Ist der Arbeitnehmer ein Jugendlicher bis zur Vollendung des 18. Lebensjahres oder ein Auszubildender, wird der Wert grundsätzlich ebenfalls um 15 Prozent gekürzt. Die Minderung erfolgt bei der Belegung

  • mit zwei Beschäftigten um 40 Prozent
  • mit drei Beschäftigten um 50 Prozent
  • und mit mehr als drei Beschäftigten um 60 Prozent.

Eine Aufnahme in den Arbeitgeberhaushalt liegt vor, wenn der Arbeitnehmer sowohl in die Wohnungs- als auch in die Verpflegungsgemeinschaft des Arbeitgebers aufgenommen wird. Bei ausschließlicher Zurverfügungstellung von Unterkunft liegt dagegen keine „Aufnahme in den Arbeitgeberhaushalt“ vor, sodass der ungekürzte Unterkunftswert anzusetzen ist.

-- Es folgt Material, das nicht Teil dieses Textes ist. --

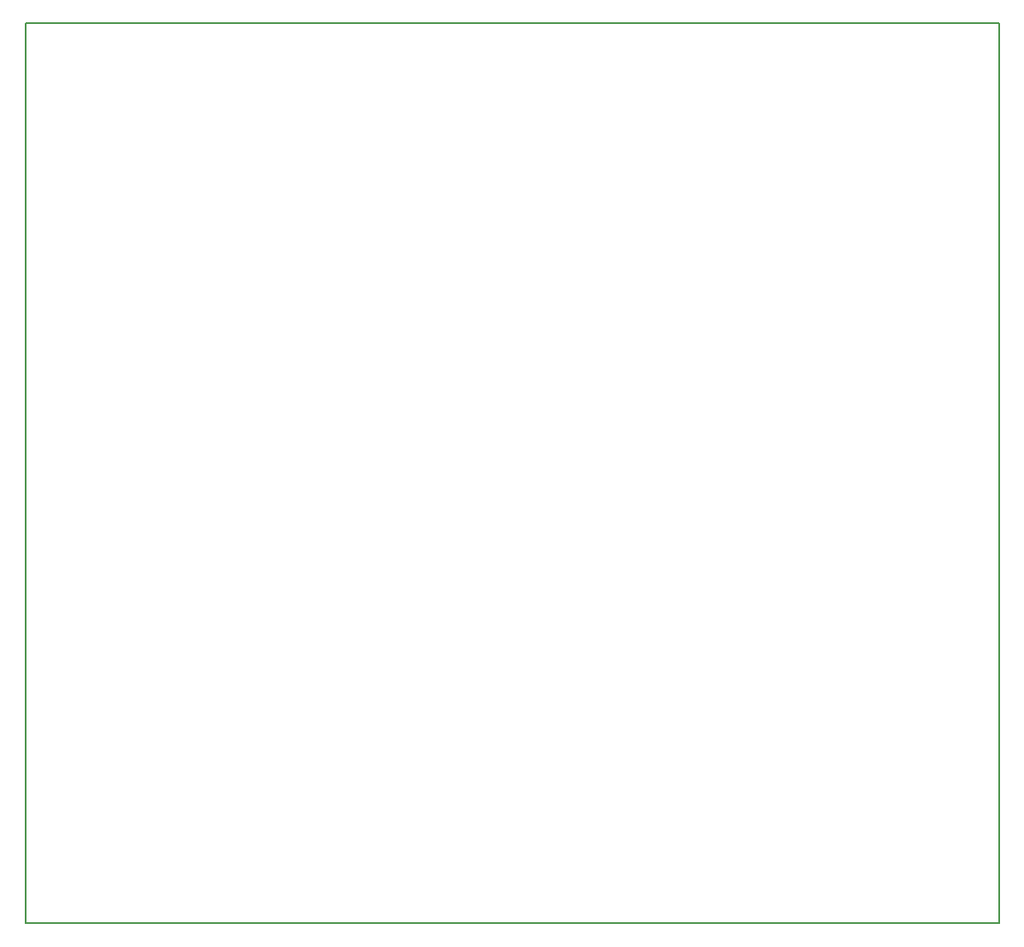
<source format=gm1>
G04 MADE WITH FRITZING*
G04 WWW.FRITZING.ORG*
G04 DOUBLE SIDED*
G04 HOLES PLATED*
G04 CONTOUR ON CENTER OF CONTOUR VECTOR*
%ASAXBY*%
%FSLAX23Y23*%
%MOIN*%
%OFA0B0*%
%SFA1.0B1.0*%
%ADD10R,3.802190X3.515200*%
%ADD11C,0.008000*%
%ADD10C,0.008*%
%LNCONTOUR*%
G90*
G70*
G54D10*
G54D11*
X4Y3511D02*
X3798Y3511D01*
X3798Y4D01*
X4Y4D01*
X4Y3511D01*
D02*
G04 End of contour*
M02*
</source>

Eine Gemeinschaftsunterkunft stellen z. B. Lehrlingswohnheime, Schwesternwohnheime oder Kasernen dar. Charakteristisch für Gemeinschaftsunterkünfte sind gemeinschaftlich zu nutzende Wasch- bzw. Duschräume, Toiletten und gegebenenfalls Gemeinschafts-Küche oder Kantine. Allein eine Mehrfachbelegung einer Unterkunft hat dagegen nicht die Bewertung als Gemeinschaftsunterkunft zur Folge; vielmehr wird der Mehrfachbelegung bereits durch gesonderte Abschläge Rechnung getragen.

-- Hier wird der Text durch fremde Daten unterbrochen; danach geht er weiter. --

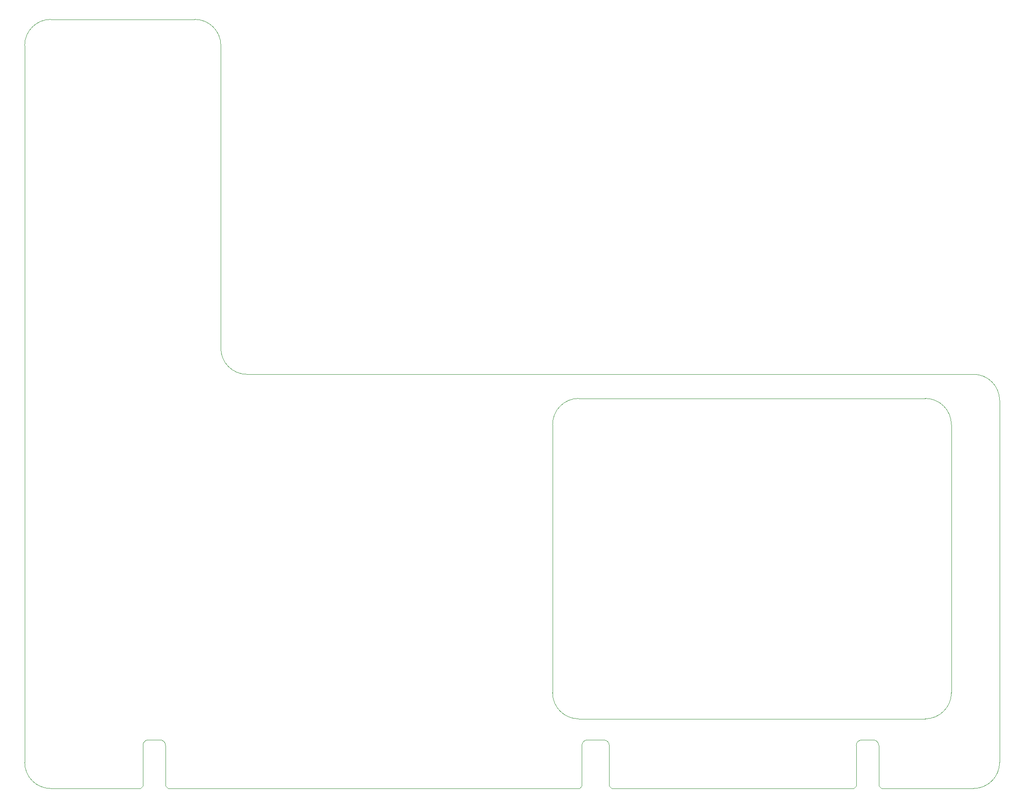
<source format=gm1>
%TF.GenerationSoftware,KiCad,Pcbnew,7.0.5*%
%TF.CreationDate,2024-02-24T16:46:43+02:00*%
%TF.ProjectId,VIA Board,56494120-426f-4617-9264-2e6b69636164,rev?*%
%TF.SameCoordinates,PX1d11680PY1d11680*%
%TF.FileFunction,Profile,NP*%
%FSLAX46Y46*%
G04 Gerber Fmt 4.6, Leading zero omitted, Abs format (unit mm)*
G04 Created by KiCad (PCBNEW 7.0.5) date 2024-02-24 16:46:43*
%MOMM*%
%LPD*%
G01*
G04 APERTURE LIST*
%TA.AperFunction,Profile*%
%ADD10C,0.100000*%
%TD*%
G04 APERTURE END LIST*
D10*
X174752000Y-125476000D02*
X174752000Y-73152000D01*
X97028000Y-125476000D02*
X97028000Y-73152000D01*
X184150000Y-139065001D02*
X184150000Y-68453000D01*
X169672000Y-130556000D02*
X102108000Y-130556000D01*
X27305000Y5842000D02*
X-770000Y5842000D01*
X169663999Y-68072000D02*
X102116001Y-68072000D01*
X102116001Y-68072001D02*
G75*
G03*
X97036001Y-73152000I-1J-5079999D01*
G01*
X32385000Y-58293000D02*
G75*
G03*
X37465000Y-63373000I5080000J0D01*
G01*
X-5842000Y-139065000D02*
X-5850000Y762000D01*
X184150000Y-68453000D02*
G75*
G03*
X179070000Y-63373000I-5080000J0D01*
G01*
X16713200Y-144145000D02*
X-762000Y-144145000D01*
X179070000Y-63373000D02*
X37465000Y-63373000D01*
X169672000Y-130556000D02*
G75*
G03*
X174752000Y-125476000I0J5080000D01*
G01*
X179078001Y-144137000D02*
X161099296Y-144145000D01*
X-770000Y5842000D02*
G75*
G03*
X-5850000Y762000I0J-5080000D01*
G01*
X32385000Y762000D02*
G75*
G03*
X27305000Y5842000I-5080000J0D01*
G01*
X97028000Y-125476000D02*
G75*
G03*
X102108000Y-130556000I5080000J0D01*
G01*
X179078001Y-144137000D02*
G75*
G03*
X184150000Y-139065001I-1J5072000D01*
G01*
X-5842000Y-139065000D02*
G75*
G03*
X-762000Y-144145000I5080000J0D01*
G01*
X174744000Y-73152000D02*
G75*
G03*
X169663999Y-68072000I-5080000J0D01*
G01*
X32385000Y762000D02*
X32385000Y-58293000D01*
%TO.C,J5*%
X17213200Y-135732000D02*
X17213200Y-143645000D01*
X17213200Y-143645000D02*
X16713200Y-144145000D01*
X20523200Y-134665201D02*
X18290248Y-134665201D01*
X21600248Y-135732000D02*
X21600248Y-143645000D01*
X21600248Y-143645000D02*
X22100248Y-144145000D01*
X102253248Y-144145000D02*
X22100248Y-144145000D01*
X102753248Y-135745000D02*
X102753248Y-143645000D01*
X102753248Y-143645000D02*
X102253248Y-144145000D01*
X103830296Y-134678201D02*
X107010200Y-134678201D01*
X108087248Y-135745000D02*
X108087248Y-143645000D01*
X108087248Y-143645000D02*
X108587248Y-144145000D01*
X155712248Y-144145000D02*
X108587248Y-144145000D01*
X156212248Y-135745000D02*
X156212248Y-143645000D01*
X156212248Y-143645000D02*
X155712248Y-144145000D01*
X157289296Y-134678201D02*
X159522248Y-134678201D01*
X160599296Y-135745000D02*
X160599296Y-143645000D01*
X160599296Y-143645000D02*
X161099296Y-144145000D01*
X18290248Y-134665201D02*
G75*
G03*
X17213200Y-135732000I-5116J-1071932D01*
G01*
X21600249Y-135732000D02*
G75*
G03*
X20523200Y-134665201I-1071919J-5120D01*
G01*
X103830296Y-134678249D02*
G75*
G03*
X102753248Y-135745000I-5196J-1071851D01*
G01*
X108087298Y-135745000D02*
G75*
G03*
X107010200Y-134678201I-1071998J-5200D01*
G01*
X157289296Y-134678249D02*
G75*
G03*
X156212248Y-135745000I-5196J-1071851D01*
G01*
X160599299Y-135745000D02*
G75*
G03*
X159522248Y-134678201I-1071899J-5100D01*
G01*
%TD*%
M02*

</source>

Sachbezugswerte 2017 für freie Unterkunft siehe „Sachbezugswerte".

Freie Wohnung

Für eine als Sachbezug zur Verfügung gestellte Wohnung ist kein amtlicher Sachbezugswert festgesetzt. Vielmehr ist hierfür grundsätzlich der ortsübliche Mietpreis anzusetzen. Eine Wohnung ist im Gegensatz zur Unterkunft eine in sich geschlossene Einheit von Räumen, in denen ein selbständiger Haushalt geführt werden kann. Wird mehreren Arbeitnehmern eine Wohnung zur gemeinsamen Nutzung (Wohngemeinschaft) zur Verfügung gestellt, liegt insoweit nicht freie Wohnung, sondern lediglich freie Unterkunft vor. Wesentlich ist, dass eine Wasserversorgung und -entsorgung, eine Kochgelegenheit sowie eine Toilette vorhanden sind.

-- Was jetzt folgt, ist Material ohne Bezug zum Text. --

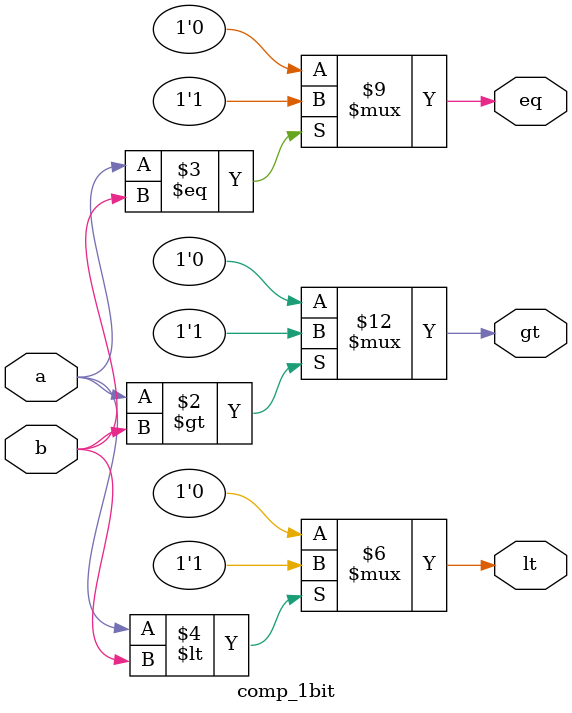
<source format=v>

module comp_1bit (a,b,gt,eq,lt);
input a,b;
output reg gt,eq,lt;

always@(*) begin 
	gt = 0;   //we have to initialize them to zero. Because, it is reg, when at one nput combination, gt becomes, and next combination eq or lt becomes 1.	
	eq = 0;   //But previous gt won't becomes zero, unless you make it. So, if it is not zero, multiple outputs becomes true. which is not possible.
	lt = 0;
	if (a>b)  gt = 1;  //All are mutually exclusive - when one happens others won't. Equal priority to all, so 'else' is not compulsory.
	if (a==b) eq = 1;
	if (a<b)  lt = 1;
end
endmodule
</source>
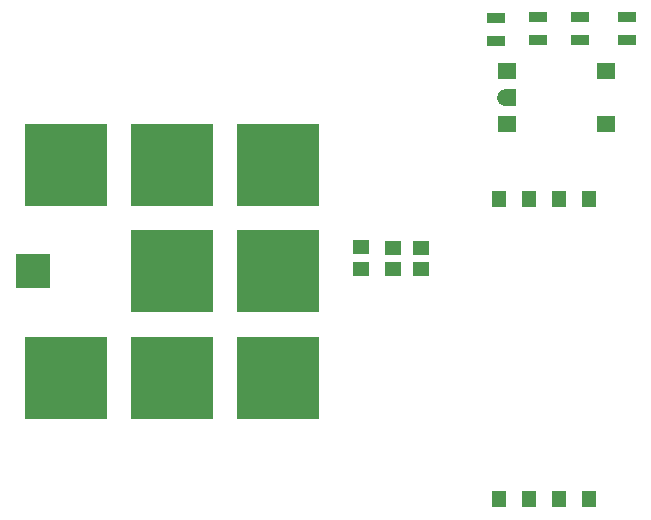
<source format=gtp>
G04*
G04 #@! TF.GenerationSoftware,Altium Limited,Altium Designer,22.0.2 (36)*
G04*
G04 Layer_Color=8421504*
%FSLAX25Y25*%
%MOIN*%
G70*
G04*
G04 #@! TF.SameCoordinates,1C5B4622-B4AA-4E77-B977-5182896014AD*
G04*
G04*
G04 #@! TF.FilePolarity,Positive*
G04*
G01*
G75*
%ADD13R,0.06299X0.05492*%
%ADD14R,0.11811X0.11811*%
%ADD15R,0.27559X0.27559*%
%ADD16R,0.05709X0.04528*%
%ADD17R,0.05118X0.05512*%
%ADD18R,0.06102X0.03740*%
G36*
X184263Y138759D02*
X183978Y138804D01*
X183700Y138879D01*
X183430Y138982D01*
X183173Y139113D01*
X182931Y139270D01*
X182707Y139452D01*
X182503Y139656D01*
X182322Y139880D01*
X182165Y140122D01*
X182034Y140379D01*
X181930Y140648D01*
X181855Y140927D01*
X181810Y141212D01*
X181795Y141500D01*
X181810Y141788D01*
X181855Y142073D01*
X181930Y142352D01*
X182034Y142621D01*
X182165Y142878D01*
X182322Y143120D01*
X182503Y143344D01*
X182707Y143548D01*
X182931Y143730D01*
X183173Y143887D01*
X183430Y144018D01*
X183700Y144121D01*
X183978Y144196D01*
X184263Y144241D01*
X184551Y144256D01*
X188094D01*
Y138744D01*
X184551D01*
X184263Y138759D01*
D02*
G37*
D13*
X184945Y132652D02*
D03*
Y150348D02*
D03*
X218055D02*
D03*
Y132652D02*
D03*
D14*
X27173Y83567D02*
D03*
D15*
X108866Y119000D02*
D03*
X38000Y48134D02*
D03*
X108866Y83567D02*
D03*
X73433Y119000D02*
D03*
Y83567D02*
D03*
Y48134D02*
D03*
X38000Y119000D02*
D03*
X108866Y48134D02*
D03*
D16*
X147000Y91500D02*
D03*
Y84413D02*
D03*
X156500Y91500D02*
D03*
Y84413D02*
D03*
X136500Y91587D02*
D03*
Y84500D02*
D03*
D17*
X212500Y7583D02*
D03*
X202500D02*
D03*
X192500D02*
D03*
X182500D02*
D03*
X212500Y107583D02*
D03*
X202500D02*
D03*
X192500D02*
D03*
X182500D02*
D03*
D18*
X225000Y160760D02*
D03*
Y168240D02*
D03*
X209500Y160760D02*
D03*
Y168240D02*
D03*
X195500Y160760D02*
D03*
Y168240D02*
D03*
X181500Y160520D02*
D03*
Y168000D02*
D03*
M02*

</source>
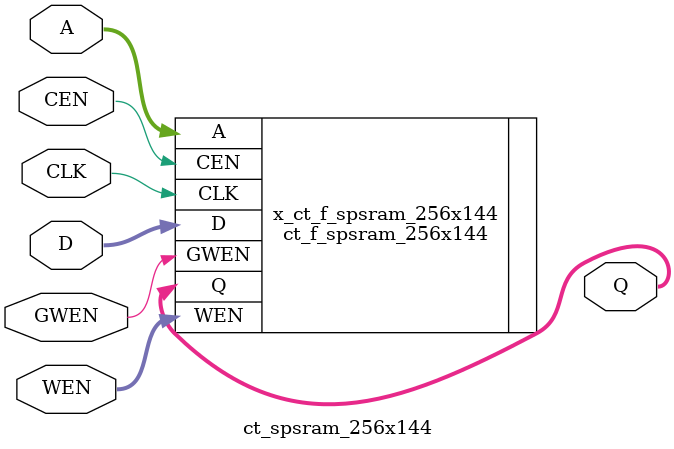
<source format=v>
/*Copyright 2019-2021 T-Head Semiconductor Co., Ltd.

Licensed under the Apache License, Version 2.0 (the "License");
you may not use this file except in compliance with the License.
You may obtain a copy of the License at

    http://www.apache.org/licenses/LICENSE-2.0

Unless required by applicable law or agreed to in writing, software
distributed under the License is distributed on an "AS IS" BASIS,
WITHOUT WARRANTIES OR CONDITIONS OF ANY KIND, either express or implied.
See the License for the specific language governing permissions and
limitations under the License.
*/

// &ModuleBeg; @22
module ct_spsram_256x144(
  A,
  CEN,
  CLK,
  D,
  GWEN,
  Q,
  WEN
);

// &Ports; @23
input   [7  :0]  A;
input            CEN;
input            CLK;
input   [143:0]  D;
input            GWEN;
input   [143:0]  WEN;
output  [143:0]  Q;

// &Regs; @24

// &Wires; @25
wire    [7  :0]  A;
wire             CEN;
wire             CLK;
wire    [143:0]  D;
wire             GWEN;
wire    [143:0]  Q;
wire    [143:0]  WEN;


//**********************************************************
//                  Parameter Definition
//**********************************************************
parameter ADDR_WIDTH = 8;
parameter DATA_WIDTH = 144;
parameter WE_WIDTH   = 144;

// &Force("bus","Q",DATA_WIDTH-1,0); @34
// &Force("bus","WEN",WE_WIDTH-1,0); @35
// &Force("bus","A",ADDR_WIDTH-1,0); @36
// &Force("bus","D",DATA_WIDTH-1,0); @37

//  //********************************************************
//  //*                        FPGA memory                   *
//  //********************************************************
//   &Instance("ct_f_spsram_256x144"); @43
ct_f_spsram_256x144  x_ct_f_spsram_256x144 (
  .A    (A   ),
  .CEN  (CEN ),
  .CLK  (CLK ),
  .D    (D   ),
  .GWEN (GWEN),
  .Q    (Q   ),
  .WEN  (WEN )
);

//   &Instance("ct_tsmc_spsram_256x144"); @49

// &ModuleEnd; @65
endmodule



</source>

Ist die Feststellung des ortsüblichen Mietpreises mit außerordentlichen Schwierigkeiten verbunden, kann im Jahr 2017 die Wohnung mit 3,92 Euro monatlich je Quadratmeter bzw. bei einfacher Ausstattung (ohne Sammelheizung oder ohne Bad oder Dusche) mit 3,20 Euro monatlich je Quadratmeter bewertet werden.